═══ Exercise input ═══

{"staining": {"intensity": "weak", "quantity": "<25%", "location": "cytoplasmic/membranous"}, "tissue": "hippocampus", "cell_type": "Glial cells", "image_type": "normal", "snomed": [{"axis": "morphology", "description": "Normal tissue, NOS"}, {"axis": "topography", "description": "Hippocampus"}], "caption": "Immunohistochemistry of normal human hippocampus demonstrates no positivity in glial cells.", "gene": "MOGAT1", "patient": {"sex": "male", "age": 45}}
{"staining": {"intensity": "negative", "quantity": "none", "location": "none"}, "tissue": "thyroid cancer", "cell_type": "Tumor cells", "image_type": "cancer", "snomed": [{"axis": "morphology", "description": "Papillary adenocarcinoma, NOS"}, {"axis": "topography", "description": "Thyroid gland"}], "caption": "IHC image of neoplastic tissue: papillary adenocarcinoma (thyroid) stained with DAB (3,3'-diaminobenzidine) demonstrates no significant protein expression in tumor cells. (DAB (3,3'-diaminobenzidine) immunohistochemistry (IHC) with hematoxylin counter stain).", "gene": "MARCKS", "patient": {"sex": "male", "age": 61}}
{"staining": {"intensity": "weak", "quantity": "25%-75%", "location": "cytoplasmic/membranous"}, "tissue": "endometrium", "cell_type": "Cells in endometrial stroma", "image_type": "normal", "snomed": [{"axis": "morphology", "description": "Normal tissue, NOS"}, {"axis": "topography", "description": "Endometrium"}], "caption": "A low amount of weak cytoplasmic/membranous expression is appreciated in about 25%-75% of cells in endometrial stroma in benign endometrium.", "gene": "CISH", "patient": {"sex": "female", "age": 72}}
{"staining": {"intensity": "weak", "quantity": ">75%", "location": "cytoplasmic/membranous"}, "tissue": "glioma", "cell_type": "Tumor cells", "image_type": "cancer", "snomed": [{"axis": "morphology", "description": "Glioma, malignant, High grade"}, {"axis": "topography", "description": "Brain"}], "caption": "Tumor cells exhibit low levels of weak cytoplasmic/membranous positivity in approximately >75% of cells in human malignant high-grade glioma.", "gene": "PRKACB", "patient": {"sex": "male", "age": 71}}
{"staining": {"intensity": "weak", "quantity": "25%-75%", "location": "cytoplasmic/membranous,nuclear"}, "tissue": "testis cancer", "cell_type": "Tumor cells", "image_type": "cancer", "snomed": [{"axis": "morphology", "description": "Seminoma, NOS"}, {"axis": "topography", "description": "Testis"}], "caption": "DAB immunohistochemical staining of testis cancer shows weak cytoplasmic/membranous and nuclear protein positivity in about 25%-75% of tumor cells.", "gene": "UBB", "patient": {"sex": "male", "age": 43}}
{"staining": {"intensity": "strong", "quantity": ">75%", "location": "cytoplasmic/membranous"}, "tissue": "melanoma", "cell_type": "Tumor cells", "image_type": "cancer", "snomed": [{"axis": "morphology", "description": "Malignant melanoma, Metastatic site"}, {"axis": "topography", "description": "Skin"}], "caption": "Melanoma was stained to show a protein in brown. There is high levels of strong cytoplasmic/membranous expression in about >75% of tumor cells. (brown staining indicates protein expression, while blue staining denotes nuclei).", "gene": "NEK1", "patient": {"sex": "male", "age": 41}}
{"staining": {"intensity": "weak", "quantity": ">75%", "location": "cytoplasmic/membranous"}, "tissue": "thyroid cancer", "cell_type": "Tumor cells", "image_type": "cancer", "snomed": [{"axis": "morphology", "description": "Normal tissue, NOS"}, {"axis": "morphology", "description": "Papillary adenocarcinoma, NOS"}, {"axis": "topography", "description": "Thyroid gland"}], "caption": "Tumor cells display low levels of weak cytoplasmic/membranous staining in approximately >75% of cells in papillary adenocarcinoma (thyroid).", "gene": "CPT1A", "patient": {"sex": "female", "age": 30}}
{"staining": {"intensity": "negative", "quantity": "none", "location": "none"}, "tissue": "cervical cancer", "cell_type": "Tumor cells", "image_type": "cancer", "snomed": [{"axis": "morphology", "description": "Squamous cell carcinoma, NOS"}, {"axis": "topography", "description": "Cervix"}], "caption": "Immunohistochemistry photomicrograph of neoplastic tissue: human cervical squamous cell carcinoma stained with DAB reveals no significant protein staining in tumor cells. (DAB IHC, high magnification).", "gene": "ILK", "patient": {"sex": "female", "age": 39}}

═══

The response should hold exactly the lines starting at the line with "cells exhibit low" and ending at the line with "was stained to", and no other line of the material above.

▸ **Result of the task**
{"staining": {"intensity": "weak", "quantity": ">75%", "location": "cytoplasmic/membranous"}, "tissue": "glioma", "cell_type": "Tumor cells", "image_type": "cancer", "snomed": [{"axis": "morphology", "description": "Glioma, malignant, High grade"}, {"axis": "topography", "description": "Brain"}], "caption": "Tumor cells exhibit low levels of weak cytoplasmic/membranous positivity in approximately >75% of cells in human malignant high-grade glioma.", "gene": "PRKACB", "patient": {"sex": "male", "age": 71}}
{"staining": {"intensity": "weak", "quantity": "25%-75%", "location": "cytoplasmic/membranous,nuclear"}, "tissue": "testis cancer", "cell_type": "Tumor cells", "image_type": "cancer", "snomed": [{"axis": "morphology", "description": "Seminoma, NOS"}, {"axis": "topography", "description": "Testis"}], "caption": "DAB immunohistochemical staining of testis cancer shows weak cytoplasmic/membranous and nuclear protein positivity in about 25%-75% of tumor cells.", "gene": "UBB", "patient": {"sex": "male", "age": 43}}
{"staining": {"intensity": "strong", "quantity": ">75%", "location": "cytoplasmic/membranous"}, "tissue": "melanoma", "cell_type": "Tumor cells", "image_type": "cancer", "snomed": [{"axis": "morphology", "description": "Malignant melanoma, Metastatic site"}, {"axis": "topography", "description": "Skin"}], "caption": "Melanoma was stained to show a protein in brown. There is high levels of strong cytoplasmic/membranous expression in about >75% of tumor cells. (brown staining indicates protein expression, while blue staining denotes nuclei).", "gene": "NEK1", "patient": {"sex": "male", "age": 41}}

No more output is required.